E mesmo que no começo, sem se dar conta, apenas vivendo intensamente, praticando atividades físicas e exercitando os mais difíceis exercícios que são o bom humor e o otimismo constante, Alá serve de estímulo e motivação para muitos. “Ouvi uma vez um depoimento que me marcou profundamente. Fui da minha casa na Ilha do Governador até a Barra, de bicicleta (cerca de 100 km). E parei para descansar em um lugar que sempre frequento. Um senhor, taxista, se aproximou, puxou conversa e me disse que há muitos anos me via por ali, praticando esportes. Ele relatou que um há tempo passou por um momento de grande depressão e que só não fez nenhuma besteira porque, na hora, lembrou de mim. Me dei conta da responsabilidade e da in?uência que exercemos simplesmente pelo modo como vivemos” – disse.
Quem conhece Ala percebe, com nitidez, sua alegria de vida que permite, inclusive, que brinque com sua condição. “Sou um mutante, como o Volverine” – relata ele, seguido de uma gargalhada.
Ele diz que agradece a Deus por tudo que lhe aconteceu, pois sua de?ciência lhe permitiu enxergar de outro modo a vida. “Antes, eu era uma pessoa sem noção. Não tinha responsabilidade com nada, com o próximo, com o meio ambiente, com a família. Quando me vi na condição de de?ciente físico, descobri o grande poder que possuo como ser humano. Todos nós somos importantes para o mundo. Hoje, só peço a Deus que me ajude a corrigir meus inúmeros defeitos” – afirmou ele.
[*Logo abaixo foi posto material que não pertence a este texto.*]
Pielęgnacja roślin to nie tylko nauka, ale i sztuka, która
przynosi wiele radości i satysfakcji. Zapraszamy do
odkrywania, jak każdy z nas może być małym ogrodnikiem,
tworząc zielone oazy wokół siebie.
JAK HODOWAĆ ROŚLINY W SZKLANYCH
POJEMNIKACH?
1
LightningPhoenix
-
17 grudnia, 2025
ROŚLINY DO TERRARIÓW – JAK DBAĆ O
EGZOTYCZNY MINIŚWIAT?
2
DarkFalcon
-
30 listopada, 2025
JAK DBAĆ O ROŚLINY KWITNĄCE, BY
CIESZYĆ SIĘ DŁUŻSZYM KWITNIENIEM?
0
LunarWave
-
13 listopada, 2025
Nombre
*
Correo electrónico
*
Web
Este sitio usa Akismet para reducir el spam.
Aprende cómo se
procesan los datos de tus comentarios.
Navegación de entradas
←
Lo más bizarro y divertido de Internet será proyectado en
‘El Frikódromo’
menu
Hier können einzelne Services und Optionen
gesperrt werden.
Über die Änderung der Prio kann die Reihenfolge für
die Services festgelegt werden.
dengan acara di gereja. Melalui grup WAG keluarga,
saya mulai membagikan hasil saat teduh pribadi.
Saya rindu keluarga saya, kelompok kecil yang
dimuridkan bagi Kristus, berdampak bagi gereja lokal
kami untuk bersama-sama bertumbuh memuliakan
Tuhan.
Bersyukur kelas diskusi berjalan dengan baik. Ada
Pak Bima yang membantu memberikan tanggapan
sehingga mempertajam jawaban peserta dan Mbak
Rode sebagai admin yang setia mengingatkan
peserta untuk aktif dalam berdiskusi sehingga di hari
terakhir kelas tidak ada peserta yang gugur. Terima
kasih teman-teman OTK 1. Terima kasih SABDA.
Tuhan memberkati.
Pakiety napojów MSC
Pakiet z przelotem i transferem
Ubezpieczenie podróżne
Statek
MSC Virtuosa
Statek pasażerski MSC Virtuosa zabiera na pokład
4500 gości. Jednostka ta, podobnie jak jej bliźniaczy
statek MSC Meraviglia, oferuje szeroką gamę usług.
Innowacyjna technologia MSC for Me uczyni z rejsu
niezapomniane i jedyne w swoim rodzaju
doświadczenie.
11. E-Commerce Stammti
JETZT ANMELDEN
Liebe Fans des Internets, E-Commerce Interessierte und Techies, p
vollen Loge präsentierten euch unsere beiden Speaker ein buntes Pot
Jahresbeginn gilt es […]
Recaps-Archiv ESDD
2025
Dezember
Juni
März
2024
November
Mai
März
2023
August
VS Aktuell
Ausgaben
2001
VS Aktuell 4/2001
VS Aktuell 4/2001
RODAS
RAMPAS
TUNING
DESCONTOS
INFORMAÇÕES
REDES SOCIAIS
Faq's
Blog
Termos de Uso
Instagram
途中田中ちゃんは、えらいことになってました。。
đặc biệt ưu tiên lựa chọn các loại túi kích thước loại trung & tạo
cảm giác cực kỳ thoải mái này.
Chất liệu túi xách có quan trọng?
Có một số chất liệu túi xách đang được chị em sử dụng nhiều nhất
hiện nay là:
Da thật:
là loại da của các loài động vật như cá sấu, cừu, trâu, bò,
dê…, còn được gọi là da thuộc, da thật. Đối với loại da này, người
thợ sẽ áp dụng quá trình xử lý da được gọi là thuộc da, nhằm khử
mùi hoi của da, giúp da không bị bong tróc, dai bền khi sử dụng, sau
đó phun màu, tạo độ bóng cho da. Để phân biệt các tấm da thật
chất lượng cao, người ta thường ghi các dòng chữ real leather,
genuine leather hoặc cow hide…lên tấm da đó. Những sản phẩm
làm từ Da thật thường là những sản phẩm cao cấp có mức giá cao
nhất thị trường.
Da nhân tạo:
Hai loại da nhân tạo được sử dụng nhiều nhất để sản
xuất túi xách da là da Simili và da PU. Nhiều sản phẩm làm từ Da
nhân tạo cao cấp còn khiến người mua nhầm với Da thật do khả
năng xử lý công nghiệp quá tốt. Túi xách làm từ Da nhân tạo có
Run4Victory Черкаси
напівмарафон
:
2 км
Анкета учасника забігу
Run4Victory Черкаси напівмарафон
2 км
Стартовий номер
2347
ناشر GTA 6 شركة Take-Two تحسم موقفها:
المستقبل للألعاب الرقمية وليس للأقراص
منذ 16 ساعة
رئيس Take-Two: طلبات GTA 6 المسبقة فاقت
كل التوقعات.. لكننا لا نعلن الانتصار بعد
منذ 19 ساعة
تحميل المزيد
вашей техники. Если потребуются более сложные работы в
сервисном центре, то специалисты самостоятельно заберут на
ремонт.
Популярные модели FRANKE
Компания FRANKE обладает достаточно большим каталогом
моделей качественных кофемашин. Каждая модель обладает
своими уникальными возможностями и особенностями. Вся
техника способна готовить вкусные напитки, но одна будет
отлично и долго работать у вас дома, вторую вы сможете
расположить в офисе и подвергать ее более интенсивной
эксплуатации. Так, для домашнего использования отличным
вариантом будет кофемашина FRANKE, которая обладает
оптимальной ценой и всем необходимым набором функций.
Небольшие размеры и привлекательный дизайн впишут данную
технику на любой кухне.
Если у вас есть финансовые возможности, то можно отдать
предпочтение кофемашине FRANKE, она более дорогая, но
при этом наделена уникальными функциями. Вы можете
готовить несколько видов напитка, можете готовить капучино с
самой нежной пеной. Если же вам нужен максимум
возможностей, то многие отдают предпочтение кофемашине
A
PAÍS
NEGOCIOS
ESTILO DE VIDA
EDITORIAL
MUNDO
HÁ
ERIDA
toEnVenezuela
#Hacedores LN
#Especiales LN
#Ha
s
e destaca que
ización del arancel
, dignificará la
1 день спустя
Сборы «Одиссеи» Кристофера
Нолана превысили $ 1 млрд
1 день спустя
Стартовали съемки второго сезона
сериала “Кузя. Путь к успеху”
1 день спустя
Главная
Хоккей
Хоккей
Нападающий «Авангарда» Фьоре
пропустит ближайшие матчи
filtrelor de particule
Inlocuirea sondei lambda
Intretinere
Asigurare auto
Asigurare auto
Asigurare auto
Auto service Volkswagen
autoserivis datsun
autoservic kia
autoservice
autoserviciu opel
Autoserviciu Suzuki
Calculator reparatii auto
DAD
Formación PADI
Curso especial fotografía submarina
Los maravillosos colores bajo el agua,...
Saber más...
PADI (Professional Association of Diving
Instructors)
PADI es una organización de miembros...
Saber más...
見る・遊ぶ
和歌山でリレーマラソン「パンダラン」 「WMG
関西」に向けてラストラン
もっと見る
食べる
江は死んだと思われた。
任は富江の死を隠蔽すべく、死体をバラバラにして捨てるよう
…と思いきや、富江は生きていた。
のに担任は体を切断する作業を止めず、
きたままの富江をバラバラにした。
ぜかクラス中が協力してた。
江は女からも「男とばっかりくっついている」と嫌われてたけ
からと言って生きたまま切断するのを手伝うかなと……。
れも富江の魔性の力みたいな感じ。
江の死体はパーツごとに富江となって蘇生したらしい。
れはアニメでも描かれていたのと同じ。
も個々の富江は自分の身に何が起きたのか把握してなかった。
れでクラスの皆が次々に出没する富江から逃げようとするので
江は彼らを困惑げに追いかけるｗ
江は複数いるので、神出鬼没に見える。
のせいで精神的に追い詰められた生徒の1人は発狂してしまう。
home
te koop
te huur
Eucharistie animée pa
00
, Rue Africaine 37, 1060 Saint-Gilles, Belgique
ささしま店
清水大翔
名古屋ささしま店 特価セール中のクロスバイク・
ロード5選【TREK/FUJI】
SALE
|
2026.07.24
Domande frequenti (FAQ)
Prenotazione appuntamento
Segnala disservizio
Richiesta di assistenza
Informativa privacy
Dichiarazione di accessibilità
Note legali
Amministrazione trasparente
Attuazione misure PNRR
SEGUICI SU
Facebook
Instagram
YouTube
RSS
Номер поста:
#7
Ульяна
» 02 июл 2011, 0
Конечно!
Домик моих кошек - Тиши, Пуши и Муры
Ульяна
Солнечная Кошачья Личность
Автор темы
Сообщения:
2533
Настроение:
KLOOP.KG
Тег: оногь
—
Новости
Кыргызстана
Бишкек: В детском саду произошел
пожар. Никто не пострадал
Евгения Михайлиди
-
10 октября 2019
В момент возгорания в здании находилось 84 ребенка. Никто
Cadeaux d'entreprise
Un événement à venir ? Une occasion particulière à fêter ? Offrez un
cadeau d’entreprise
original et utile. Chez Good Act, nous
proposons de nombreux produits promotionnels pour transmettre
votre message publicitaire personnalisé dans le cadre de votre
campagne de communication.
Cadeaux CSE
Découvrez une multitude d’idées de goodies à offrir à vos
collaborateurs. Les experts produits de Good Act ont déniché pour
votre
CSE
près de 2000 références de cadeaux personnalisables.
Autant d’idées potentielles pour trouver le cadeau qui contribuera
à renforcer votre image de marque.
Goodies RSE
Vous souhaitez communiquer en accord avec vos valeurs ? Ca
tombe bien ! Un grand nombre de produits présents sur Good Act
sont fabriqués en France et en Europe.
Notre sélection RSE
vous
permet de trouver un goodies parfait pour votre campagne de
Alá é um homem de muitas habilidades, é heptacampeão carioca de mountain bike. Foi ainda seis vezes campeão brasileiro e um dos escolhidos para carregar a tocha dos Jogos Parapanamericanos, disputados no Rio de Janeiro em 2007. É também diretor paradesportivo da Federação de Ciclismo do Estado do Rio de Janeiro (Facierj). Dentre suas atividades diárias, está a de artista plástico autodidata e premiado.
Umas das suas mais importantes atuações é a de ativista da responsabilidade social, voluntário em uma instituição filantrópica, o GEID – Grupo Espírita Irmão Demetrius – que ampara cem famílias cadastradas com cesta básica, visitas a asilos e hospitais e amparo a moradores de rua. “A vida me ensinou que há tempo para tudo, para cuidar do corpo, da mente e também do nosso próximo”.
Muito requisitado para ministrar palestras motivacionais sobre superação e transformação do homem, ele fala e se movimenta com desprendimento diante do público, por até 3h consecutivas. Se esse vigor e exemplo não motivarem os expectadores, o que o fará?
“Em vez de sofrer e de me lamentar, agradeço a Deus pela vida fantástica que eu tenho. Ser diferente é normal. Eu acordo muito feliz para a minha rotina de trabalho, porque eu levanto da cama todos os dias com o pé direito” – concluiu o bem-humorado Alarico.